Indicators of drowsiness

Each year, around 100,000 motor vehicle accidents occur – in part or in full – due to drowsy driving. Thousands of people die as a result of these collisions, and many more sustain non-fatal injuries. Furthermore, over 40% of adult motorists admit to falling asleep behind the wheel at least once in their lifetime.

These numbers are reason enough for motorists to consider how alert they are next time they get behind the wheel. Some common indicators of drowsiness include:

  • Drifting across the center line or between lanes
  • Having difficulty maintaining a consistent speed
  • Hitting a rumble strip
  • Lacking recollection of the last few miles driven
  • Missing a turn, exit or traffic signs
  • Nodding off
  • Yawning or blinking frequently

Ways to avoid drowsy driving

Without proper sleep, many motorists revert to coffee – or other caffeinated beverages – to wake them up while driving. This may work as a short-term boost, especially combined with a short nap. Over longer periods, though, it is less effective.

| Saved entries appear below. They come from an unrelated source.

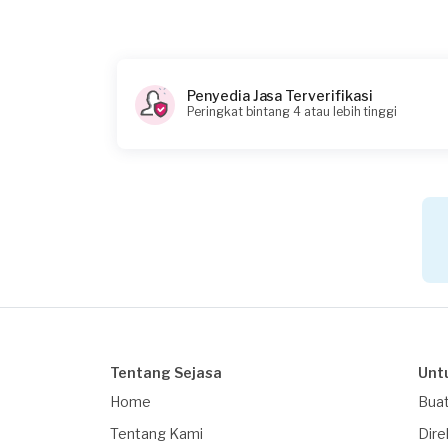
Penyedia Jasa Terverifikasi
Peringkat bintang 4 atau lebih tinggi
Tentang Sejasa
Unt
Home
Buat
Tentang Kami
Dire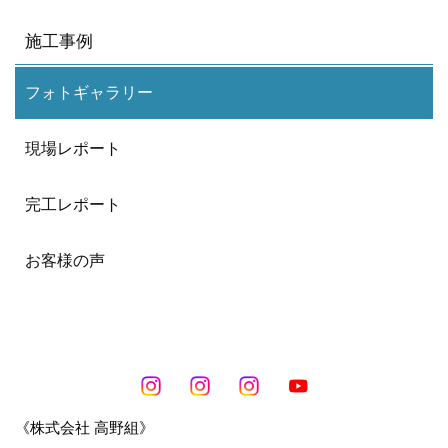
施工事例
フォトギャラリー
現場レポート
完工レポート
お客様の声
《株式会社 高野組》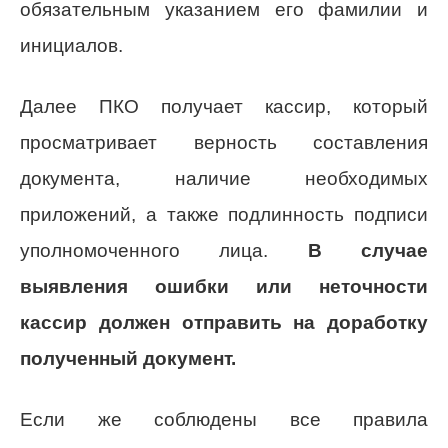
обязательным указанием его фамилии и
инициалов.
Далее ПКО получает кассир, который
просматривает верность составления
документа, наличие необходимых
приложений, а также подлинность подписи
уполномоченного лица.
В случае
выявления ошибки или неточности
кассир должен отправить на доработку
полученный документ.
Если же соблюдены все правила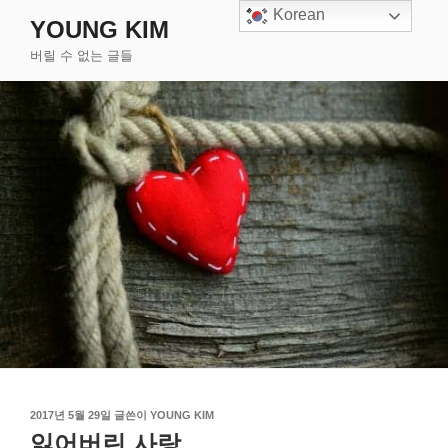
콘
Korean
YOUNG KIM
텐
버릴 수 없는 글들
츠
로
바
로
가
기
작
2017년 5월 29일
글쓴이
YOUNG KIM
성
잃어버린 사랑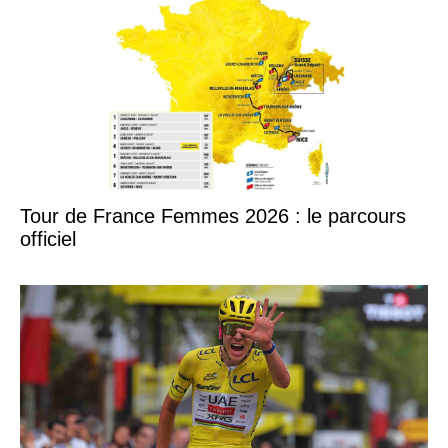
Tour de France Femmes 2026 : le parcours
officiel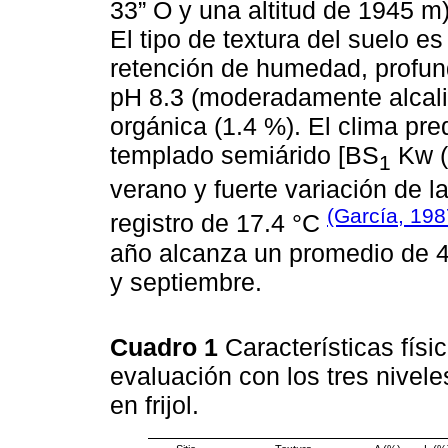
33” O y una altitud de 1945 m)
El tipo de textura del suelo e
retención de humedad, profun
pH 8.3 (moderadamente alcali
orgánica (1.4 %). El clima pre
templado semiárido [BS
Kw (w
1
verano y fuerte variación de 
(García, 198
registro de 17.4 °C
año alcanza un promedio de 4
y septiembre.
Cuadro 1
Características físi
evaluación con los tres nivel
en frijol.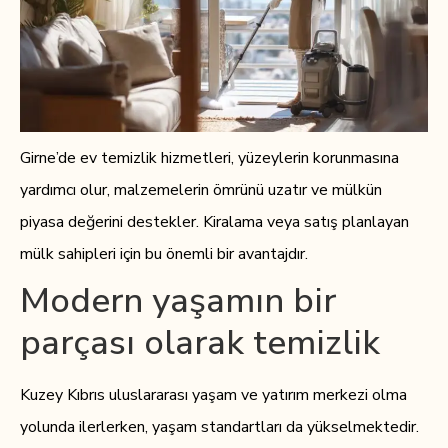
Girne’de ev temizlik hizmetleri, yüzeylerin korunmasına
yardımcı olur, malzemelerin ömrünü uzatır ve mülkün
piyasa değerini destekler. Kiralama veya satış planlayan
mülk sahipleri için bu önemli bir avantajdır.
Modern yaşamın bir
parçası olarak temizlik
Kuzey Kıbrıs uluslararası yaşam ve yatırım merkezi olma
yolunda ilerlerken, yaşam standartları da yükselmektedir.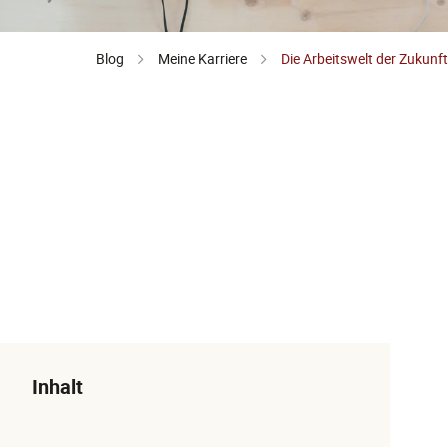
Blog
Meine Karriere
Die Arbeitswelt der Zukunft
Inhalt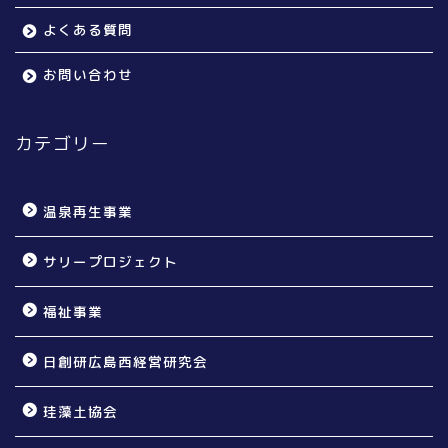
よくある質問
お問い合わせ
カテゴリー
温泉再生事業
サリープロジェクト
福祉事業
日創研広島西経営研究会
珪藻土協会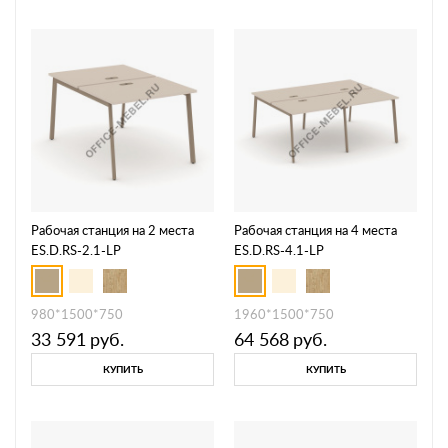
Рабочая станция на 2 места
Рабочая станция на 4 места
ES.D.RS-2.1-LP
ES.D.RS-4.1-LP
980*1500*750
1960*1500*750
33 591
руб.
64 568
руб.
КУПИТЬ
КУПИТЬ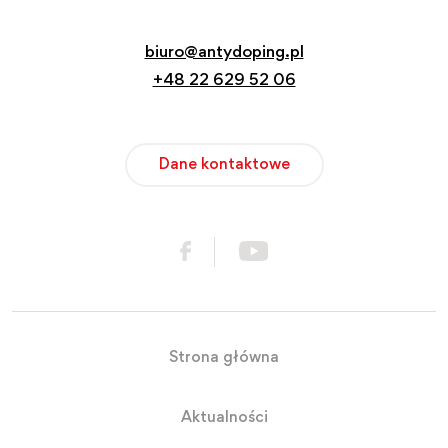
biuro@antydoping.pl
+48 22 629 52 06
Dane kontaktowe
Strona główna
Aktualności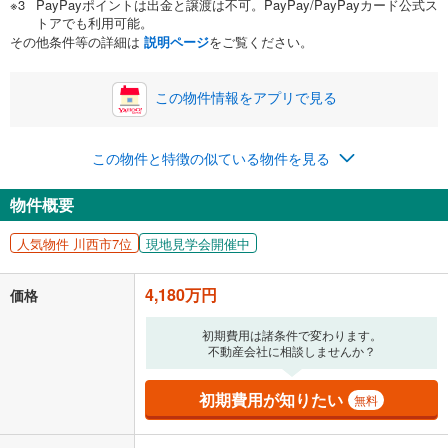
PayPayポイントは出金と譲渡は不可。PayPay/PayPayカード公式ス
い。一般的には物件価格の2割までが目安です。
万円
トアでも利用可能。
ボーナス
閉じる
/回
その他条件等の詳細は
説明ページ
をご覧ください。
この物件情報をアプリで見る
0円
4,180万円
年2回払いを想定しています。毎月の返済額に加えて、ボー
この物件と特徴の似ている物件を見る
ナス時の増額分（1回分）を入力してください。
ボーナス払いの限度額は金融機関によって異なります。
物件概要
108,506
円
/月
月々の返済額
閉じる
人気物件 川西市7位
現地見学会開催中
「金利」については、ご利用を予定されている金融機関等にご確認の
上、ご自身での入力をお願いいたします。初期設定で自動入力されてい
4,180万円
価格
る値は、実際の金融機関等における貸出金利とは何ら関係がなく、実際
の金融機関等における貸出金利を何ら保証するものではありません。返
初期費用は諸条件で変わります。
済方法「元利均等返済」にて算出しております。入力された金利を35年
不動産会社に相談しませんか？
適用した場合の計算結果を表示しています。
その他月額費用や、初期費用がかかります。ご注意ください。実際にお
借り入れの際は各金融機関等に、必ずご自身でご確認をお願いいたしま
初期費用が知りたい
無料
す。
条件によってお借り入れができないことがあります。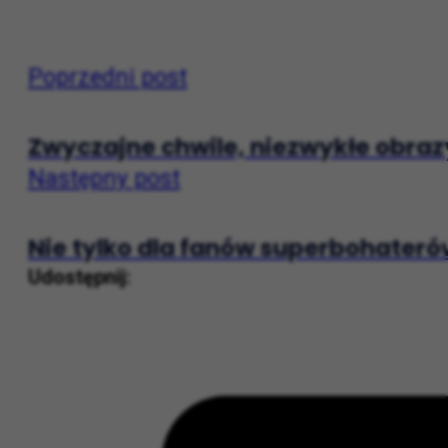
Źródło: Materiały prasowe
Poland Business Run
Poprzedni post
Zwyczajne chwile, niezwykłe obraz
Następny post
Nie tylko dla fanów superbohateró
Udostępnij: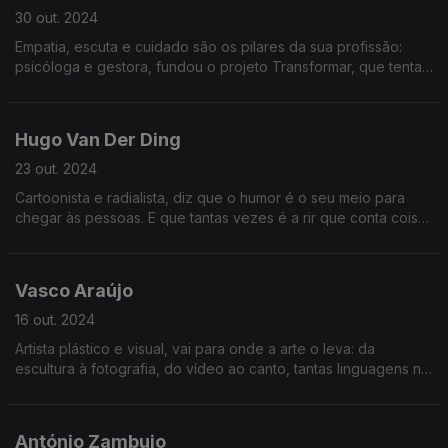
30 out. 2024
Empatia, escuta e cuidado são os pilares da sua profissão:
psicóloga e gestora, fundou o projeto Transformar, que tenta
minimizar o ruído dos nossos dias com a promoção da saúde
mental.
Hugo Van Der Ding
23 out. 2024
Cartoonista e radialista, diz que o humor é o seu meio para
chegar às pessoas. E que tantas vezes é a rir que conta coisas
sérias. Em breve, um programa de TV, uma peça de teatro... e
os livros que tem dentro da cabeça.
Vasco Araújo
16 out. 2024
Artista plástico e visual, vai para onde a arte o leva: da
escultura à fotografia, do vídeo ao canto, tantas linguagens na
sua nova exposição, Ritornare, centrada na identidade.
António Zambujo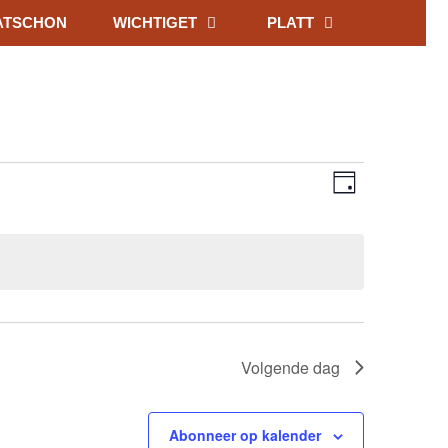
ATSCHON
WICHTIGET
PLATT
Weerga
Evenem
Dag
weerga
navigati
navigati
Volgende dag
Abonneer op kalender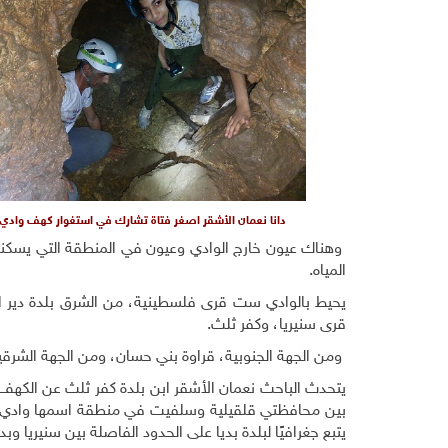
دانا نعمان الأشقر اصغر فتاة تشارك في استغوار كهف وادي 
وهناك عيون خارج الوادي وعيون في المنطقة التي يسكنها
المياه.
يحيط بالوادي ست قرى فلسطينية، من الشرق بلدة دير است
قرى سنيريا، وكفر ثلث.
ومن الجهة الجنوبية، قراوة بني حسان، ومن الجهة الشرقية 
يتحدث الباحث نعمان الأشقر ابن بلدة كفر ثلث عن الكهف ق
بين محافظتي قلقيلية وسلفيت في منطقة اسمها وادي شا
يتبع جغرافيًا لبلدة بديا على الحدود الفاصلة بين سنيريا و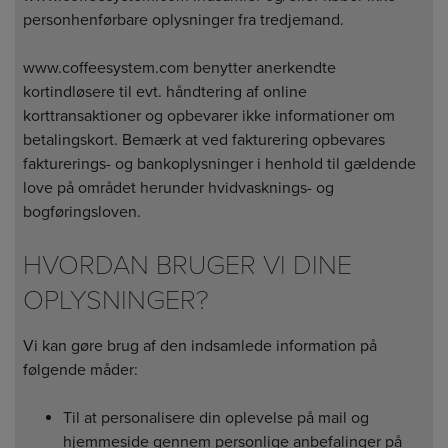
personhenførbare oplysninger fra tredjemand.
www.coffeesystem.com benytter anerkendte
kortindløsere til evt. håndtering af online
korttransaktioner og opbevarer ikke informationer om
betalingskort. Bemærk at ved fakturering opbevares
fakturerings- og bankoplysninger i henhold til gældende
love på området herunder hvidvasknings- og
bogføringsloven.
HVORDAN BRUGER VI DINE
OPLYSNINGER?
Vi kan gøre brug af den indsamlede information på
følgende måder:
Til at personalisere din oplevelse på mail og
hjemmeside gennem personlige anbefalinger på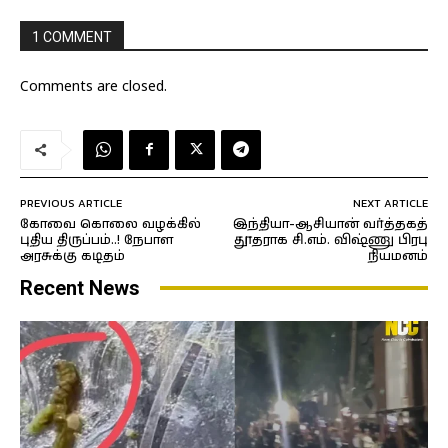
1 COMMENT
Comments are closed.
PREVIOUS ARTICLE
NEXT ARTICLE
கோவை கொலை வழக்கில்
இந்தியா-ஆசியான் வர்த்தகத்
புதிய திருப்பம்..! நேபாள
தூதராக சி.எம். விஷ்ணு பிரபு
அரசுக்கு கடிதம்
நியமனம்
Recent News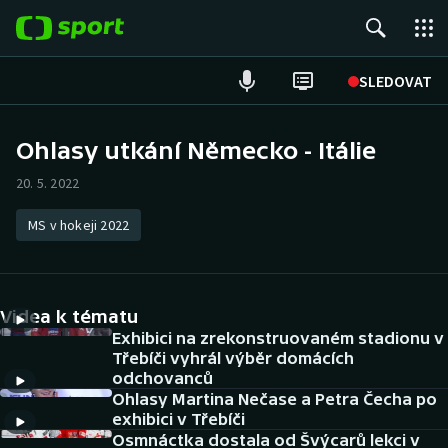
POPULÁRNÍ
SLEDOVAT
Fotbal
Ohlasy utkání Německo - Itálie
Hokej
20. 5. 2022
Tenis
MS v hokeji 2022
Atletika
Videa k tématu
Cyklistika
Exhibici na zrekonstruovaném stadionu v
Třebíči vyhrál výběr domácích
DALŠÍ SPORTY
odchovanců
Ohlasy Martina Nečase a Petra Čecha po
Americký fotbal
NEPŘEHLÉDNĚTE
exhibici v Třebíči
Osmnáctka dostala od Švýcarů lekci v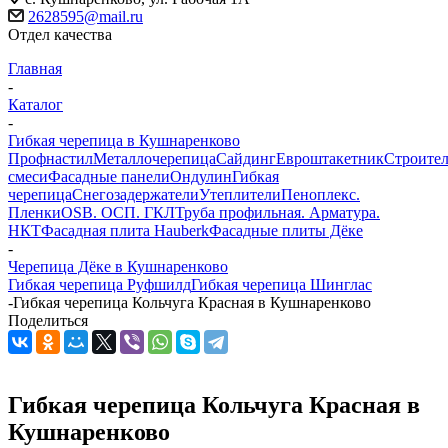
2628595@mail.ru
Отдел качества
Главная
-
Каталог
-
Гибкая черепица в Кушнаренково
Профнастил
Металлочерепица
Сайдинг
Евроштакетник
Строите
смеси
Фасадные панели
Ондулин
Гибкая
черепица
Снегозадержатели
Утеплители
Пеноплекс.
Пленки
OSB. ОСП. ГКЛ
Труба профильная. Арматура.
НКТ
Фасадная плита Hauberk
Фасадные плиты Дёке
-
Черепица Дёке в Кушнаренково
Гибкая черепица Руфшилд
Гибкая черепица Шинглас
-
Гибкая черепица Кольчуга Красная в Кушнаренково
Поделиться
Гибкая черепица Кольчуга Красная в
Кушнаренково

Adequate sleep is a more reliable antidote to drowsy driving. Over one-third of adults in the United States report being underslept, meaning that they sleep less than seven to nine hours per night. By getting enough rest, motorists will feel more alert, which can improve their focus and awareness while driving.

Drowsy driving can also happen due to side effects of prescription medication. Motorists, then, must check theirs for any before taking it. If their medication could cause drowsiness, they will want to arrange alternative transportation for any trips they need to make.